Published online: March 29, 2020;

PII: S097455911600153

 


Data on individuals aged 18 years and under reported by the World Health Organization (WHO) China Joint Mission on COVID-19 suggest that there is a relatively low attack rate in this age group (2.4% of all reported cases). These observations are in agreement with epidemiological pattern of 2003 Coronavirus SARS-CoV outbreak when 8,098 cases of SARS were diagnosed worldwide and only <5% of all cases were diagnosed in patients <18 years of age [1]. 2012 MERS-Coronavirus outbreak reported few cases of MERS-CoV in children and it remained mainly a disease of adults [2].
Measles Mumps Rubella (MMR) vaccine has been thought to protect against other viral causes of respiratory diseases as well. Although satisfactory immune response is elicited upto 10 years after the MMR immunization, there is reduction in both the measles sero-positivity rates and the measles antibody geometric mean concentrations [3]. An Italian study reported that significant proportion of subjects immunized for measles do not show a protective IgG titers even 10 years after vaccination [4].

Spike (S) of coronavirus and Hemagglutinin (H) of measles virus have a critical involvement in receptor recognition, as well as virus attachment and entry. The H of measles virus plays a crucial role in success of measles vaccine and the S protein of coronavirus is the most promising and studied candidate antigen for SARS-CoV vaccine development. It is the major target for neutralizing antibodies in human patients and in animal models. These similarities in structural construct may play a role in eliciting immune response against coronavirus in a child previously immunized against measles.

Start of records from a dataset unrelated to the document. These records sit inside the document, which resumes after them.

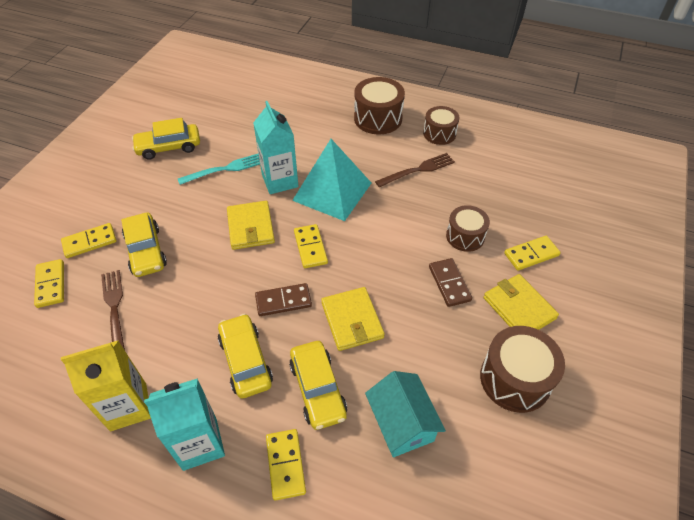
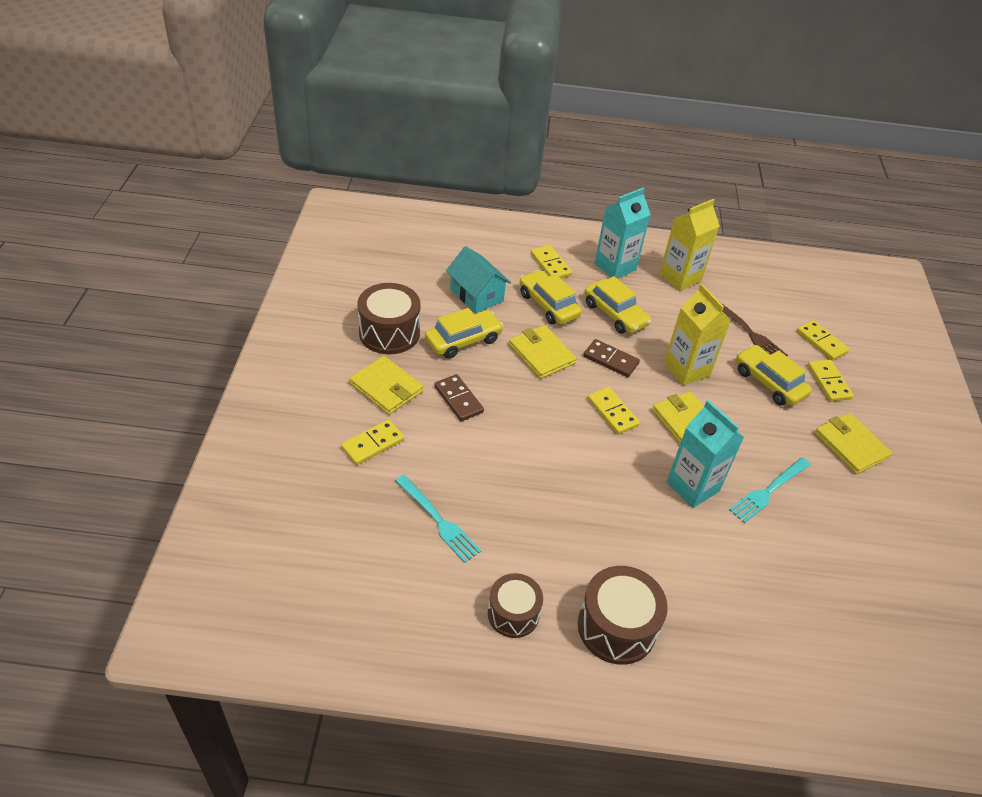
camera: 160 degrees right, 5 degrees down
yellow domino [61,223,116,258] -> yellow domino turned 60 degrees counterclockwise [808,360,854,402]
yellow car [132,118,200,160] -> yellow car moved to [425,308,504,359]
brown domino [255,283,312,316] -> brown domino turned 60 degrees clockwise [583,339,640,377]
turquoise pyramid [292,139,371,221] -> none
brown fork [375,153,455,187] -> none
brown drum [446,205,490,252] -> none
none -> turquoise fork [395,475,481,563]
none -> yellow carton [664,284,731,385]
none -> yellow wallet [814,413,892,474]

Age-related declining immunogenicity of measles vaccine, possible structural and functional similarities between measles virus and SARS-CoV-2, sparing of young population from the clinically symptomatic cohort, and importantly, no other plausible immunological explanation of COVID-19 being a predominantly adult age group disease warrants serious probing of measles vaccine as a containment strategy during this ongoing pandemic. Measles vaccination carries a number of advantages: highly efficient, safe, easily manufactured at large scale, vaccine strains are genetically stable, measles does not recombine or integrate genetic material, vaccine does not persist or diffuse, mass booster doses can be given to both pediatric and adult population, and it presents an economical option that can be evaluated swiftly in times of crisis.

Funding: Not Applicable; Competing interest: None stated.


REFERENCES

1. Dowell SF, Ho MS. Seasonality of infectious diseases and severe acute respiratory syndrome – what we don’t know can hurt us. Lancet Infect Dis. 2004;4:704–8

2. Thabet F, Chehab M, Bafaqih H, Al Mohaimeed S. Middle East respiratory syndrome coronavirus in children. Saudi Med J. 2015;36:484–6.

3. Carryn S, Feyssaguet M, Povey M, Di Paolo E. Long-term immunogenicity of measles, mumps and rubella-containing vaccines in healthy young children: A 10-year follow-up. Vaccine.2019; 37:5323-31.

4. Bianchi FP, Stefanizzi P, De Nitto S, Larocca A, Germinario C, Tafuri S. Long-term immunogenicity of measles vaccine: An Italian retrospective cohort study. J Infect Dis. 2020;221:721-8.